Do fenomenal Abel ao excecional Caixinha
- Abel Ferreira soma nove títulos no Palmeiras. Este fenómeno explica-se pela competência do treinador ou pela forma como o edifício organizativo foi montado no clube com a ajuda do treinador?
- O Abel tem todo o mérito. Além de ser um grande treinador, teve capacidade de gestão e de organização. A nível diretivo deram-lhe esse apoio. Não conhecendo o Palmeiras por dentro, acredito que é dos clubes mais organizados na Série A, e este ano prova isso mesmo. O Palmeiras e o próprio Abel tinham entregado o título ao Botafogo e a verdade é que tiveram capacidade de ir atrás do objetivo. O grande mérito é do Abel, pela sua competência como treinador, mas acredito que as pessoas que o rodeiam tiveram o seu peso, porque viram nas suas ideias e exigência o caminho para ganhar títulos. Até nas viagens no Brasil o Palmeiras é diferenciado. Tem avião próprio, viaja quando quer, não há escalas, há uma recuperação que pode começar a ser feita na viagem que é impossível ser feita num voo comercial. O Palmeiras parece-me um clube completamente à parte do que é o futebol e organização no Brasil.
- Trabalho meritório foi também o de Pedro Caixinha, no Red Bull Bragantino, num projeto diferente do Palmeiras.
- Considero o trabalho do Pedro Caixinha ao nível do Abel ou até superior. O Red Bull é um clube que tem uma grande empresa por detrás, que aposta na juventude e está talhado para a formação, para vender, para o negócio. É um clube-empresa. Para mim, em grande parte da época, foi a equipa que melhor futebol jogou em termos de dinâmica a espírito. Foi a mais regular. O Pedro fez um trabalho excecional, meritório. Um sexto lugar para o Red Bull significou tanto para o Pedro como ser campeão para o Abel.

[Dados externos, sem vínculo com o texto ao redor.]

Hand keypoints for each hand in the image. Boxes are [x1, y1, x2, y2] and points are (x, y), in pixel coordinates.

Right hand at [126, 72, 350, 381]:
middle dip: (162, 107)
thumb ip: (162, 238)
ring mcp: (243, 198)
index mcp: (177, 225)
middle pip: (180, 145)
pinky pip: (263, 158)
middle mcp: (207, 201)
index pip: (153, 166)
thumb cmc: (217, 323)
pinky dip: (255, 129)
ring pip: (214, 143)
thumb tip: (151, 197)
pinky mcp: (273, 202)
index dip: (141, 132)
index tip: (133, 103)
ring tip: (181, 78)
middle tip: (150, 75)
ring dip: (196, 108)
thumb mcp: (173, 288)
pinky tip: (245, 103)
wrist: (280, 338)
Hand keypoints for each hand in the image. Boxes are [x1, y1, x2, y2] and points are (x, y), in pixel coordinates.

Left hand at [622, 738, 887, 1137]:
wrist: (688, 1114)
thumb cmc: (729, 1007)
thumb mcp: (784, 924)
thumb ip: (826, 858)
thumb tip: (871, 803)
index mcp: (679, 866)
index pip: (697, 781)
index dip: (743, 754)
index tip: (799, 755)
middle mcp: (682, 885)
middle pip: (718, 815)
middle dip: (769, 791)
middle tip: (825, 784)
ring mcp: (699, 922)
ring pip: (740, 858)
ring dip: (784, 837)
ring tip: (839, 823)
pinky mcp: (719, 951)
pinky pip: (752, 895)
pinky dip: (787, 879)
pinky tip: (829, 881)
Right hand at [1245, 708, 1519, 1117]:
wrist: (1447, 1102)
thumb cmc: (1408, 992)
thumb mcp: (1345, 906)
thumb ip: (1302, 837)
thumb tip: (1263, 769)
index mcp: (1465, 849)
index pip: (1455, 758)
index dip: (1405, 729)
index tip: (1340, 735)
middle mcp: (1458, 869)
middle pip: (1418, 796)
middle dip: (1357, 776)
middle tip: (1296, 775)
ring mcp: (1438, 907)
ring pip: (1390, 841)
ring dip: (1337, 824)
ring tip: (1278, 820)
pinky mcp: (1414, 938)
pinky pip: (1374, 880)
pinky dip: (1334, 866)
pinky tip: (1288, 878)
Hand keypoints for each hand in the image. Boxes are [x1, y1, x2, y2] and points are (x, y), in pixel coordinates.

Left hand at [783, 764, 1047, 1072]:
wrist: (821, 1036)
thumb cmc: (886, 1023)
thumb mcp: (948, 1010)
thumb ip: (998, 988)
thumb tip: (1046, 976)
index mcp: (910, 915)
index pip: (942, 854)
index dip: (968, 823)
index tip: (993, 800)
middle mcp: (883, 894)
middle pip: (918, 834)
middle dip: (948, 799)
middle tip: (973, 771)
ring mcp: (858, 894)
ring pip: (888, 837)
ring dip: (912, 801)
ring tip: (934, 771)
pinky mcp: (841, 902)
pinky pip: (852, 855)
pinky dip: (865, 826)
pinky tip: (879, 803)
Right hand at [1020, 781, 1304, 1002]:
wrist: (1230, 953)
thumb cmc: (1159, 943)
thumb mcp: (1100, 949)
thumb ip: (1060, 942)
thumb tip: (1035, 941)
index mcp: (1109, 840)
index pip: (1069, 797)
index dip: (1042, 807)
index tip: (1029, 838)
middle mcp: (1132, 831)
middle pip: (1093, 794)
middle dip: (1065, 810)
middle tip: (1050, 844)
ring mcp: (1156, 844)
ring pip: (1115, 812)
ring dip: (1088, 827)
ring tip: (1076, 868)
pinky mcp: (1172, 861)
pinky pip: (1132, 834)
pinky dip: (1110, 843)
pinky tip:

- Considera que a saída de Luís Castro teve influência na quebra posterior, embora não imediata, do Botafogo?
- Acredito que tenha tido alguma influência. Lá está, é uma questão de mentalidades. Recordo-me das entrevistas que li de alguns jogadores do Botafogo a assumir a responsabilidade pelo que aconteceu. Isso é muito fácil. Acredito que se criaram muitos egos com a saída do Luís Castro, que vinha de dois anos de trabalho difíceis. Esses egos quiseram todos assumir ‘sou eu, sou eu’, mas o futebol é um desporto coletivo. O Bruno Lage tentou unir aquilo, mas sem o tempo necessário.